Claude Cowork Exits Preview — Now GA Across All Paid Plans With Enterprise Controls
Anthropic’s autonomous desktop assistant Claude Cowork has dropped the “research preview” label and is now generally available on macOS and Windows across all paid subscription tiers. The GA release brings a suite of enterprise controls: role-based access via SCIM integration with identity providers, spend limits and usage governance, expanded analytics dashboards, and OpenTelemetry support for observability pipelines.
The timing is telling. Non-engineering teams — operations, marketing, finance, and legal — now account for the majority of Cowork usage among early enterprise adopters. Anthropic is betting that the tool that started as a developer-adjacent experiment is ready for company-wide rollout.
Managed Agents Early Adopters Go Live — Notion, Rakuten, Asana Deploying at Scale
Less than a week after Claude Managed Agents launched in public beta, early adopters are sharing production results. Notion is running parallel task agents inside workspaces. Rakuten deployed enterprise agents across five departments within a week each. Asana built “AI Teammates” that work alongside humans in project management workflows. Sentry and Vibecode round out the launch cohort.
Managed Agents costs standard Claude API token rates plus $0.08 per session-hour. The platform handles sandboxed code execution, checkpointing, credential management, scoped permissions, and end-to-end tracing — the infrastructure grunt work that previously kept teams from shipping agents to production.

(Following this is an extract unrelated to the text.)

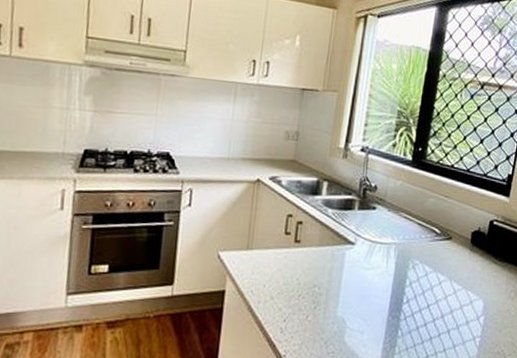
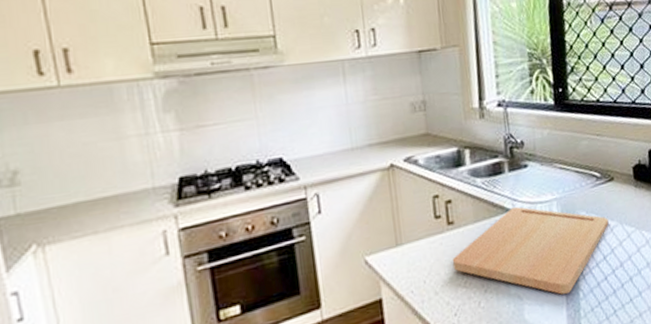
cutting board: none [291,242,439,329] -> present [452,206,609,295]

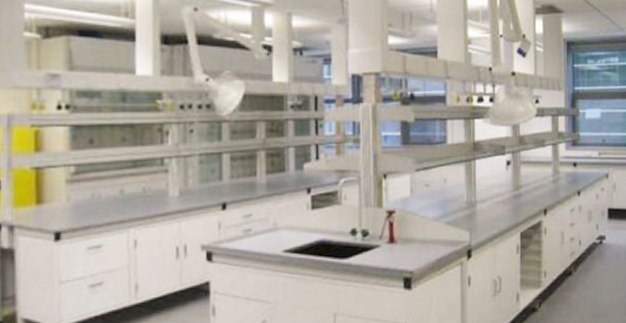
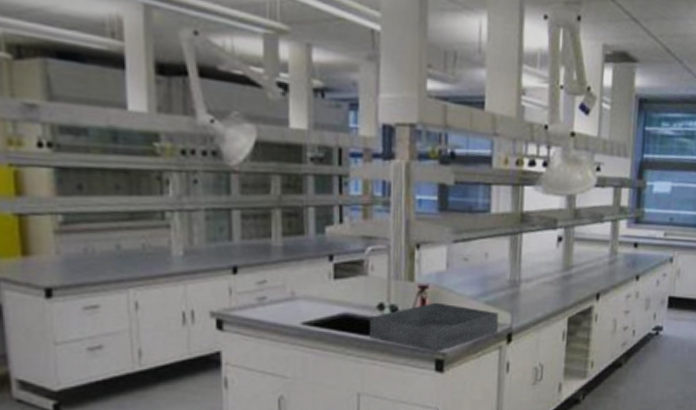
storage tray: none [343,225,459,271] -> present [369,302,499,352]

Claude Code 2.1.101 Ships Team Onboarding, Enterprise TLS, and Remote-Session Fixes
The latest Claude Code release adds a /team-onboarding command that generates a teammate ramp-up guide from your local usage patterns. Enterprise users get automatic trust for OS CA certificate stores, which means TLS-inspecting proxies work out of the box without manual cert configuration (set CLAUDE_CODE_CERT_STORE=bundled to opt out). Remote-session setup via /ultraplan now auto-creates a default cloud environment instead of requiring web setup first.
Bug fixes include Homebrew cask update prompts, ctrl+e multiline jumps, fullscreen scrolling, and idle-return token count accuracy. The Write tool’s diff computation is also faster for large files.
Claude Haiku 3 Retires April 19 — One Week Left
Seven days remain before claude-3-haiku-20240307 goes dark. After April 19, API calls to the original budget model will fail. The migration path is Claude Haiku 4.5 (claude-haiku-4-5-20251001), which is faster, more capable, and priced at $0.80/$4.00 per million tokens. If you haven’t tested against Haiku 4.5 yet, this weekend is your last comfortable window.
“Claude Mania” Dominates HumanX — Anthropic Steals the Spotlight From OpenAI
CNBC’s vibe check from the HumanX conference in San Francisco says it all: Anthropic is the talk of the town. Among 6,500 executives, founders, and investors, Claude Code was the tool on everyone’s lips. Glean CEO Arvind Jain said Claude Code has inspired “Claude Mania,” putting pressure on business leaders to deploy it. Bloomberg’s coverage confirmed that OpenAI no longer dominates the conversation at the industry’s main events — for now, that distinction belongs to Anthropic.
The Mythos announcement earlier in the week only amplified the buzz, with attendees debating the implications of a model that can find zero-days in every major OS even as its rollout remains limited to 50 vetted partners.
Taipei Times: Mythos Alarm Bells — Fair Warning or Marketing Trick?
A Taipei Times opinion piece asks whether Anthropic’s dramatic Mythos disclosure is genuine safety transparency or a calculated marketing play. The argument: by revealing Mythos’s cyber capabilities in a controlled, headline-grabbing way, Anthropic positions itself as the responsible AI company while generating the kind of press money can’t buy. The piece concedes that the restricted-access approach is sound but questions whether the “alarm bell” framing was calibrated for maximum media impact rather than minimum risk.
It is a fair question, and one the industry will keep asking as frontier labs navigate the tension between transparency and theatrics.
Cowork GA Is Anthropic’s Bet That AI Agents Are Ready for the Whole Company
The most interesting data point in the Cowork GA announcement is not the RBAC or the OpenTelemetry hooks. It is that non-engineering teams already represent the majority of usage among early enterprise adopters. Marketing, ops, finance, legal — the people who were supposed to be years away from using AI agents are already the primary users.
That shifts the competitive frame entirely. This is not Claude Code for non-coders. This is a new product category: the autonomous desktop assistant that works across your files, tools, and workflows without requiring you to write a single line of code. If Cowork can hold that position as enterprise deployments scale, it becomes the front door to Anthropic for the 90% of knowledge workers who will never open a terminal. The enterprise controls shipped this week are table stakes for that bet. The real question is whether the agent can be reliable enough, across enough workflows, to justify company-wide seats.